- Exercise requirements -
The job is to find each line of the records below that includes the word "vite" and copy it.

- Material shown -
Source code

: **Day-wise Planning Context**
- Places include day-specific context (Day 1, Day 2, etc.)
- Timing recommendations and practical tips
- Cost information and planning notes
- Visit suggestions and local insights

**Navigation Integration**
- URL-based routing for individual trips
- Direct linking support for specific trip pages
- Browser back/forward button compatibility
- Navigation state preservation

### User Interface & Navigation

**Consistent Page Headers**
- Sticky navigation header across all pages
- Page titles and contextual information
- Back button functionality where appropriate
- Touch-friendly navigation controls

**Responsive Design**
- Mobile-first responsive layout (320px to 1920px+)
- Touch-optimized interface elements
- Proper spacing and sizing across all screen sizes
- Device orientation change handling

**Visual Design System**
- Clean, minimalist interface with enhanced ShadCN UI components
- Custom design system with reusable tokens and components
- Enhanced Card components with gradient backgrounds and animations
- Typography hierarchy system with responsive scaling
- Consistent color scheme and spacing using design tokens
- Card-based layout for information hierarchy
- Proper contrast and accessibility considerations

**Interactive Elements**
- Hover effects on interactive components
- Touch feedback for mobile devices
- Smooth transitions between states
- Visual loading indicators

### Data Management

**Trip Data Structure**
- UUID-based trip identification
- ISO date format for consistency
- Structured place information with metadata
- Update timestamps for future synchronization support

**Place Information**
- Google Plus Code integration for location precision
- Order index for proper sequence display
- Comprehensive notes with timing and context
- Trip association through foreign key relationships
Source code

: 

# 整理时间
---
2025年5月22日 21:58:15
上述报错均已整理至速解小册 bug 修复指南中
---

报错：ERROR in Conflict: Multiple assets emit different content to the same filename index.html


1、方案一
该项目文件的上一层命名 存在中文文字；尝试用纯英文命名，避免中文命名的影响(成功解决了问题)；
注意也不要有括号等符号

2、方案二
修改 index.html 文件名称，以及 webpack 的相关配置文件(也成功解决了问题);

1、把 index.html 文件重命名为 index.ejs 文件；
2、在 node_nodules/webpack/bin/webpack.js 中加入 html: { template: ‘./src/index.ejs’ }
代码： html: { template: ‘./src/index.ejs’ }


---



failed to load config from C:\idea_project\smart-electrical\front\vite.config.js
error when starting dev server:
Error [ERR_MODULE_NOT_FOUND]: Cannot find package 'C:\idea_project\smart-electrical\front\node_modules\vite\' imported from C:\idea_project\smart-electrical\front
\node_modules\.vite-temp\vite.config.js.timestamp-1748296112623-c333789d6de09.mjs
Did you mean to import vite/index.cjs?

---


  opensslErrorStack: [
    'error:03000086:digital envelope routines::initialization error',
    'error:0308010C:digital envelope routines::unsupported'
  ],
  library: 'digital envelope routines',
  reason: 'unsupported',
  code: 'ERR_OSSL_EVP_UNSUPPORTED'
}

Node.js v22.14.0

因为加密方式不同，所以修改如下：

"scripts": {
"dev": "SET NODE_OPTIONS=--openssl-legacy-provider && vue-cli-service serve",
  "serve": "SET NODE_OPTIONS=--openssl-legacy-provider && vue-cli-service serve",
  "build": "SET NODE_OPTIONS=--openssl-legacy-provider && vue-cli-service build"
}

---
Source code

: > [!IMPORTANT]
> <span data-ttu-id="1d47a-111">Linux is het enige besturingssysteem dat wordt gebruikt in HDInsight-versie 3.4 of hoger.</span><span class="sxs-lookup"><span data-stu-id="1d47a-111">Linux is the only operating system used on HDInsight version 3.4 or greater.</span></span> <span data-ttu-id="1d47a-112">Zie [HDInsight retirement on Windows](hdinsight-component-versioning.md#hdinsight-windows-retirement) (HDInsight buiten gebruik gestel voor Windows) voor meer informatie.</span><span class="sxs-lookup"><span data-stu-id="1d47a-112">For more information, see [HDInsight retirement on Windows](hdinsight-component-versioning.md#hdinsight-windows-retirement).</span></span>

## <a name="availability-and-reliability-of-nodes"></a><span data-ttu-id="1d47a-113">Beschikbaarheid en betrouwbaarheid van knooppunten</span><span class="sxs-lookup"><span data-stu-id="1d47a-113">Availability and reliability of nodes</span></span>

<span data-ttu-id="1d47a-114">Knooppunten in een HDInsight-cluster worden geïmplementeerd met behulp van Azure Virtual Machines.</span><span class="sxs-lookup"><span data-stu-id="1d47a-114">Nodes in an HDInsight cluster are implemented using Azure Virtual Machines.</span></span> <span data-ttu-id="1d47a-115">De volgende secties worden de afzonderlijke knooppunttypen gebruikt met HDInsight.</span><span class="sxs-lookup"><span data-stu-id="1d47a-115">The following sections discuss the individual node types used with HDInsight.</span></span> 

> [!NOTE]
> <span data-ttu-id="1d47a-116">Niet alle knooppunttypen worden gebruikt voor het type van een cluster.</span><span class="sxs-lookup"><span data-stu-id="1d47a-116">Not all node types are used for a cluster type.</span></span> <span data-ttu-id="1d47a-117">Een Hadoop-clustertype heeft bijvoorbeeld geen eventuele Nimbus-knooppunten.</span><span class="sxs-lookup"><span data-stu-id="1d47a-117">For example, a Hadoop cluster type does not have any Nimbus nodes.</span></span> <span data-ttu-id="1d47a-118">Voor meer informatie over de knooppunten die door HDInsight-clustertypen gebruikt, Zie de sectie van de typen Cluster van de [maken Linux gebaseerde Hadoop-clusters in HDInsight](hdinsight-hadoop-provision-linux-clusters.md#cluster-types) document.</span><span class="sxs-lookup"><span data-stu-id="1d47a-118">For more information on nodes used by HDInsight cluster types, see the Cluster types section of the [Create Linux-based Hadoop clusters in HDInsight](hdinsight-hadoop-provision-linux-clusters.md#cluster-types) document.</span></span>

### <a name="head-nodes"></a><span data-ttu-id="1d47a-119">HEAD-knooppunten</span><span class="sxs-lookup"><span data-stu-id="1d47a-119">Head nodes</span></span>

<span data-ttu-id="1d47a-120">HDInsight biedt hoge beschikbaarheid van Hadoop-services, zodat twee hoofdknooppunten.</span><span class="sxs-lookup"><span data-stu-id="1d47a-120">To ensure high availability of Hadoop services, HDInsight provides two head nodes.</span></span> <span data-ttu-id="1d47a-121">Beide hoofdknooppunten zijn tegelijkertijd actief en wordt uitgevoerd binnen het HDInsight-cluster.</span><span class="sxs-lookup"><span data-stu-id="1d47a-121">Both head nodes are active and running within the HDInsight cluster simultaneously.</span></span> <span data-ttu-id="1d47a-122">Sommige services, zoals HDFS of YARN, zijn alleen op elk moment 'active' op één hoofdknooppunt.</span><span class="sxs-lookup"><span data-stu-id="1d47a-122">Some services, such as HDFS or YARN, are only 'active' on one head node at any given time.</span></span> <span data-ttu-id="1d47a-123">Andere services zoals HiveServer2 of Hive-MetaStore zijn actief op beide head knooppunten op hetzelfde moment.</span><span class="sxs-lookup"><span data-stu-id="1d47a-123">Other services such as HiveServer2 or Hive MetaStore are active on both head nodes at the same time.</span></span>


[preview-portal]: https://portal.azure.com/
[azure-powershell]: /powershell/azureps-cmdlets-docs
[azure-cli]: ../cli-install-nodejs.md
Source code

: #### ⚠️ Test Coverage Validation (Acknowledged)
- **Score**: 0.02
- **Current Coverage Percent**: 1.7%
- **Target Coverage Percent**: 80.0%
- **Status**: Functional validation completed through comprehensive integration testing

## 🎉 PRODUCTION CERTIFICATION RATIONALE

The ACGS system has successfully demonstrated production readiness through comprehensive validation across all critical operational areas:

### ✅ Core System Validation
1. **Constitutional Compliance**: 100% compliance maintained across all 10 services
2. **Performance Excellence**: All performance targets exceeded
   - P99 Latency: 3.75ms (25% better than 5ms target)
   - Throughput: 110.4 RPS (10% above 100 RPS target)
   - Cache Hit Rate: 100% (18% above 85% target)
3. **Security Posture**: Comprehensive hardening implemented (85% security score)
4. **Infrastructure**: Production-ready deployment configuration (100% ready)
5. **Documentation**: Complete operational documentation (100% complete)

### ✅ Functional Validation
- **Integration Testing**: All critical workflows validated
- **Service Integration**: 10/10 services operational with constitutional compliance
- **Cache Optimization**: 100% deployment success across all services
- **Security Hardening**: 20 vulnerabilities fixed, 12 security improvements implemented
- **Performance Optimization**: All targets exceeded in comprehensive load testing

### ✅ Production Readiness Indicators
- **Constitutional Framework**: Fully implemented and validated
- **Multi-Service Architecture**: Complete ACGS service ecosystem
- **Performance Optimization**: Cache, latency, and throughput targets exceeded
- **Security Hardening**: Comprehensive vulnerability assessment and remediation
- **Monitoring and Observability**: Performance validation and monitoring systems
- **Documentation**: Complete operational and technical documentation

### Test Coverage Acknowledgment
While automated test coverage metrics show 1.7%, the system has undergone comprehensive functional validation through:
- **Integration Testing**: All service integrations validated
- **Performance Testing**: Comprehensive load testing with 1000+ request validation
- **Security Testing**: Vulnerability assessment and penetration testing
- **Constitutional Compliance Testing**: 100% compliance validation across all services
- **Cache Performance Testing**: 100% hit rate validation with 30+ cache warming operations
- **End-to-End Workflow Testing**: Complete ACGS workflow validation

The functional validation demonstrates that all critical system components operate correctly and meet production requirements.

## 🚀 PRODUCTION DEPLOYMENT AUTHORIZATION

- Task response -
failed to load config from C:\idea_project\smart-electrical\front\vite.config.js
Error [ERR_MODULE_NOT_FOUND]: Cannot find package 'C:\idea_project\smart-electrical\front\node_modules\vite\' imported from C:\idea_project\smart-electrical\front
\node_modules\.vite-temp\vite.config.js.timestamp-1748296112623-c333789d6de09.mjs
Did you mean to import vite/index.cjs?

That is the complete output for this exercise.